TASK INSTRUCTIONS:
A – Answer these questions from the depression study passage below, one answer per line:
(i) From how many cohorts were the cases and controls of the Psychiatric Genomics Consortium GWAS drawn?
(ii) What daily dose of aspirin did the ASPREE trial test?
(iii) What CES-D-10 score defined depression?
B – Translate this sentence from the depression study passage below into Spanish: "All methods were performed in accordance with the relevant guidelines and regulations."
C – Using the depression study passage below, decide whether each statement agrees with it. Answer yes or no and quote the words that decide it.
(i) The Psychiatric Genomics Consortium GWAS reported 293 novel loci.
(ii) Participants of non-European ancestry were kept in the study sample.
(iii) On the CES-D-10, higher scores indicate a lower depression level.

EXERCISE PASSAGE:
● ● ● ● ● ● ●

The largest-ever GWAS of major depression was recently undertaken by the Psychiatric Genomics Consortium (PGC), comprising 685,808 cases and 4,364,225 controls from 109 cohorts [15]. This PGC GWAS identified 697 independent associations at 636 loci (293 of them are novel) with depression at genome-wide significance (P < 5 × 10−8) [15]. The newly-associated variants can now be incorporated into an updated and improved PGS for depression. The goal of our study was to independently assess and validate the performance of this new PGS in a longitudinal cohort of older adults aged ≥70 years, to specifically investigate performance for late-life depression. Further, our study sought to examine the extent to which genetic susceptibility for depression (measured using the PGS) was associated with different depression trajectories, in a well-characterised prospective study of older adults enrolled into the ASPirin in Reducing Events in the Elderly (ASPREE) randomized controlled trial [29,30,31].

Methods

Study population

ASPREE is a randomized double-blind placebo-controlled clinical trial, which aimed to determine whether daily 100-mg aspirin extended disability-free survival in healthy adults aged 70 years and older (65 years of age and older for U.S. participants) with no history of diagnosed cardiovascular diseases, dementia, physical disability, or other life-threatening illness at enrolment [32]. The design and protocol of the ASPREE trial have been reported previously [29,30,31]. All participants provided written informed consent. The study was registered on ClinicalTrials.gov (identifier: NCT01038583) and approved by the Alfred Hospital Human Research Ethics Committee in Australia and site-specific Institutional Review Boards in the United States. All methods were performed in accordance with the relevant guidelines and regulations.

In this study, we included only genotyped participants of European descent from the ASPREE trial (Fig. S1). We excluded participants without imputed genotype data available, close relatives with a genetic relationship >0.05 using the GCTA package [33] and participants without a baseline CES-D-10 (Center for Epidemiologic Studies Depression Scale 10) score. We also excluded participants with non-European ancestry to reduce the effect of population stratification bias on the PGS distribution. These individuals were identified through genetic principal component (PC) analysis and matched with the European subset of the 1000 Genomes Project phase 3 reference population (see Fig. S2 for a PC plot of ethnicities). Furthermore, the non-European ancestry samples (N = 534, representing 4% of all genotyped participants) lacked sufficient power to evaluate PGS performance or conduct subgroup analyses in an ancestry-specific manner. Out of the 19,114 ASPREE trial participants, a total of 12,029 genotyped, unrelated, European-ancestry participants were included in the study.

Outcomes

ASPREE participants were evaluated for depressive symptoms (in the past week) at baseline and up to six annual follow-up visits during their participation in the ASPREE trial using the CES-D-10 (Table S1). The CES-D-10 is a validated, self-rated questionnaire with a single-factor structure ranging from 0 to 30, with higher scores indicating a greater depression level (Fig. S3) [4, 34]. Depression was defined as a CES-D-10 score of ≥8 and more stringent thresholds of ≥10 and ≥12 were also applied based on previous studies [35].

● ● ● ● ● ● ●

STORED DATA:

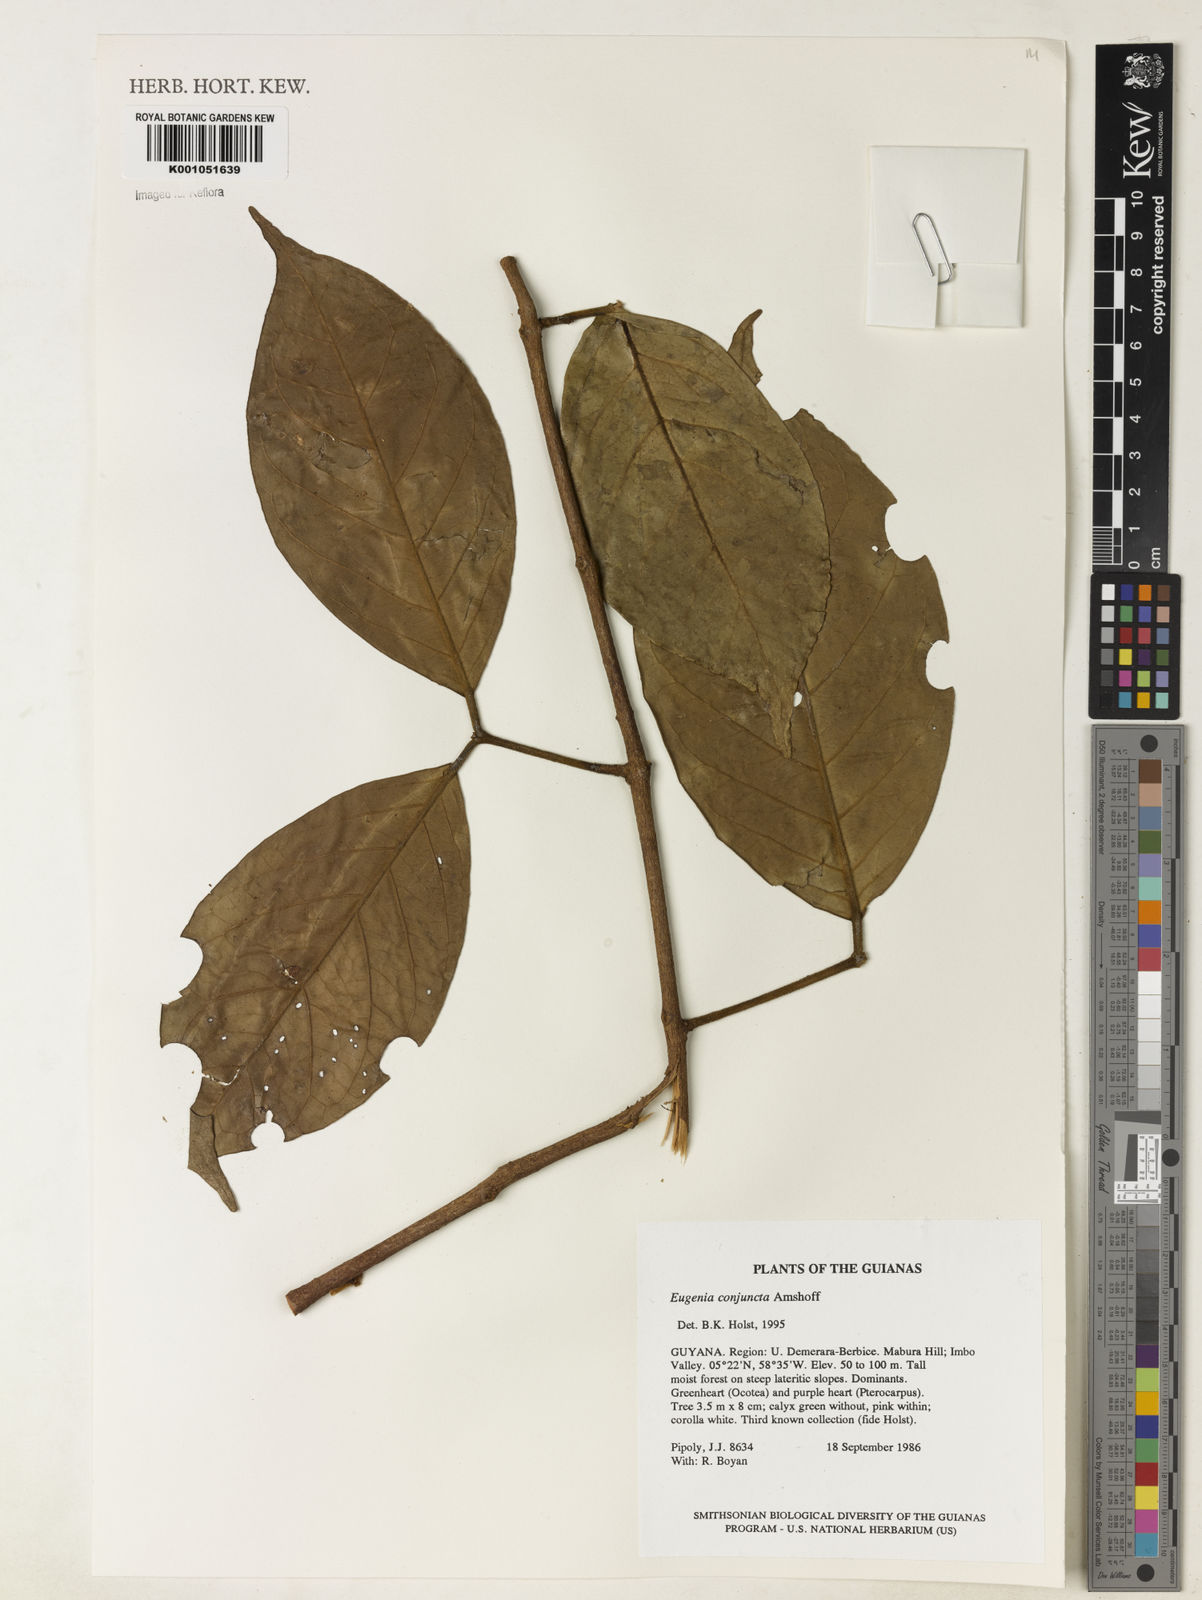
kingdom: Plantae
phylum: Tracheophyta
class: Magnoliopsida
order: Myrtales
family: Myrtaceae
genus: Eugenia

● ● ● ● ● ● ●

ANSWERS FOR THE TASKS:
A –
(i) 109 cohorts
(ii) 100 mg
(iii) A score of ≥8

B – Todos los métodos se llevaron a cabo de conformidad con las directrices y normativas pertinentes.

C –
(i) Yes: "697 independent associations at 636 loci (293 of them are novel)"
(ii) No: "We also excluded participants with non-European ancestry"
(iii) No: "with higher scores indicating a greater depression level"